===== RECORDS FOR THE TASK =====

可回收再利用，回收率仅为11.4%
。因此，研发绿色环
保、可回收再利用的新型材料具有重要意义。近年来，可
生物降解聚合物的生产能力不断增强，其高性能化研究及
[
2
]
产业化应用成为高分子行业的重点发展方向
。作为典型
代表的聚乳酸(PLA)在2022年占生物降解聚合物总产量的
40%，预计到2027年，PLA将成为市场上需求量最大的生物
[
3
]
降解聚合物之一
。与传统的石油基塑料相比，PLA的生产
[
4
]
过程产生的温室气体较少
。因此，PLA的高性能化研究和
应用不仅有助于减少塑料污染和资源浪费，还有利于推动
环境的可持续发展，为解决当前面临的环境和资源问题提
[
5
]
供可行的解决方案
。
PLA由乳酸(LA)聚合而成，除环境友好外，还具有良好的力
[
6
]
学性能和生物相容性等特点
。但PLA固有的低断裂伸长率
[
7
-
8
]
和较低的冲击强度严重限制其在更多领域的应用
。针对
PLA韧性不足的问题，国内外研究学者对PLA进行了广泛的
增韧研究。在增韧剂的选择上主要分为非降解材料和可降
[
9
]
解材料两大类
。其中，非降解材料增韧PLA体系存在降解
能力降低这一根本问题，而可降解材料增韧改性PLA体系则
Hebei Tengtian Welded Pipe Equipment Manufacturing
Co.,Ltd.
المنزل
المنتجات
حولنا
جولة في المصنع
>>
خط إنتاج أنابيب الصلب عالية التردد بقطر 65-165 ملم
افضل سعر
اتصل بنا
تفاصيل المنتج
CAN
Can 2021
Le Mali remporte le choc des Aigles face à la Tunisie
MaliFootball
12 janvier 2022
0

=====

- _EXERCISE GOAL_
In the listing above, take the line containing "代表的聚乳酸(PLA)在2022年占生物降解聚合物总产量的" as the start and write out every line through the last one exactly, with nothing added.

- _TASK ANSWER_
代表的聚乳酸(PLA)在2022年占生物降解聚合物总产量的
40%，预计到2027年，PLA将成为市场上需求量最大的生物
[
3
]
降解聚合物之一
。与传统的石油基塑料相比，PLA的生产
[
4
]
过程产生的温室气体较少
。因此，PLA的高性能化研究和
应用不仅有助于减少塑料污染和资源浪费，还有利于推动
环境的可持续发展，为解决当前面临的环境和资源问题提
[
5
]
供可行的解决方案
。
PLA由乳酸(LA)聚合而成，除环境友好外，还具有良好的力
[
6
]
学性能和生物相容性等特点
。但PLA固有的低断裂伸长率
[
7
-
8
]
和较低的冲击强度严重限制其在更多领域的应用
。针对
PLA韧性不足的问题，国内外研究学者对PLA进行了广泛的
增韧研究。在增韧剂的选择上主要分为非降解材料和可降
[
9
]
解材料两大类
。其中，非降解材料增韧PLA体系存在降解
能力降低这一根本问题，而可降解材料增韧改性PLA体系则
Hebei Tengtian Welded Pipe Equipment Manufacturing
Co.,Ltd.
المنزل
المنتجات
حولنا
جولة في المصنع
>>
خط إنتاج أنابيب الصلب عالية التردد بقطر 65-165 ملم
افضل سعر
اتصل بنا
تفاصيل المنتج
CAN
Can 2021
Le Mali remporte le choc des Aigles face à la Tunisie
MaliFootball
12 janvier 2022
0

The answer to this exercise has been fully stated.